Modern operating systems do pretty much the same thing but with a much higher level of sophistication. Systems (PC-style and even many embedded ones) are built around I/O architectures that are enumerable and dynamic, meaning that the software can figure out what's present, assign it a memory mapping and use the right functions to communicate with it. Along with that comes driver infrastructure that lets hardware developers leverage all of that sophistication without having to re-invent it each time and without risk that driver A was going to conflict with something driver B is doing.
If you decide to try going the poke-the-device-directly route on a full-blown operating system like Linux, the first question you'll ask is how a userland process gains access to the memory area where the device's registers are mapped. The answer ("you can't") is what brings up the other reason: multi-user, multi-tasking operating systems don't trust user programs to be well-behaved. They're designed to protect the system from harm and the programs running on the system from each other. Making this happen brings with it a complex model of interlocks and permissions, all of which contribute to whether or not a program can ask a device driver to do something on its behalf.

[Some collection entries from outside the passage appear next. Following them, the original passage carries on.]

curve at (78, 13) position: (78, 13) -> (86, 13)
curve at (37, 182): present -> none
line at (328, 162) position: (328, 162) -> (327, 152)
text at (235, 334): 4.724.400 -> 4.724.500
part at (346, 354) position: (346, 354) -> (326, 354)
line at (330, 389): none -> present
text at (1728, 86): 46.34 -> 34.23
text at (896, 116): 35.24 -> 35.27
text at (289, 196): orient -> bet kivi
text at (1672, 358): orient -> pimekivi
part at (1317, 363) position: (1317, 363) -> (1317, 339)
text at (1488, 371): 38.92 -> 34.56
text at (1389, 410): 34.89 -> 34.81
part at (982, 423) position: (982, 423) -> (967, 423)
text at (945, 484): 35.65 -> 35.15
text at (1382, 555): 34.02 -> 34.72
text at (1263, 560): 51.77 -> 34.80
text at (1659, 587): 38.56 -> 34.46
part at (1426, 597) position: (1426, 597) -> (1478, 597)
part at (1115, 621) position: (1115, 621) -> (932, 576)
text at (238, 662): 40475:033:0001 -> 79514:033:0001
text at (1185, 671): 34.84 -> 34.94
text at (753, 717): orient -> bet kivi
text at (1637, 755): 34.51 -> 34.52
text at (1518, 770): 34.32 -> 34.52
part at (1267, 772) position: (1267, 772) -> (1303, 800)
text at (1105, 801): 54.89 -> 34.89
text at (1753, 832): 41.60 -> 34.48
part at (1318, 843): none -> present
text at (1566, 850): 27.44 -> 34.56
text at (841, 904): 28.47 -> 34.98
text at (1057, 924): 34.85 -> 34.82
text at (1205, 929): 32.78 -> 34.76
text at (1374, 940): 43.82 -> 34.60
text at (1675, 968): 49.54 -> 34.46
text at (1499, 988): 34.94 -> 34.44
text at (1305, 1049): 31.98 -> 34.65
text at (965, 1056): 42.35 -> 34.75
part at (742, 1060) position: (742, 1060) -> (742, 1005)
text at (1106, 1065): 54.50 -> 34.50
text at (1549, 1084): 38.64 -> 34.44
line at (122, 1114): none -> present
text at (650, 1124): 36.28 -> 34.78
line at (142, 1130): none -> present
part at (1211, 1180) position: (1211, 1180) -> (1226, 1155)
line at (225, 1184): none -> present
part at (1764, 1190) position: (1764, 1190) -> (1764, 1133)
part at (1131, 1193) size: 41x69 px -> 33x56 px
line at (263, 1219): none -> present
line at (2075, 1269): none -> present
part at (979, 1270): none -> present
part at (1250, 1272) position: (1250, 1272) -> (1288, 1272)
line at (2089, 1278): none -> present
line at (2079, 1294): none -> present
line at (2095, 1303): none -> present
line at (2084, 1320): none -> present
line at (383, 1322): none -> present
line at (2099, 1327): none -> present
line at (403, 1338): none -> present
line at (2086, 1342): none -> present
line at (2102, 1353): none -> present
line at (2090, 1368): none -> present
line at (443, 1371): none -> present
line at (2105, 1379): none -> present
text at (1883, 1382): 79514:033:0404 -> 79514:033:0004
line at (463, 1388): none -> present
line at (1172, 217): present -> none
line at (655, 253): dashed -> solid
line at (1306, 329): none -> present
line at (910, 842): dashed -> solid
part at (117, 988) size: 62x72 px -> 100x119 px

The device driver code put into the kernel is given a much greater amount of trust because, presumably, those who wrote it did so carefully.
The functions you put into a device driver for most flavors of Unix are just the essentials (load, unload, open, close, read, write, ioctl) and are called at the end of a very long chain of decision making. If a process wants to write to a serial port, the driver code isn't called until the OS is sure there's a driver present and functioning for that device, the process has permission to use the device and that the port has been opened by that process.
This, at long last, is why you write a device driver: The amount of code you have to develop for a device driver is minuscule compared to the amount of sophistication the rest of the OS provides to go with it.
Really, it isn't painful. It's just unfamiliar. Once you've done a couple, you'll wonder why you were making such a fuss about it. (And trust me, it's a lot less work now than it was 25 years ago.)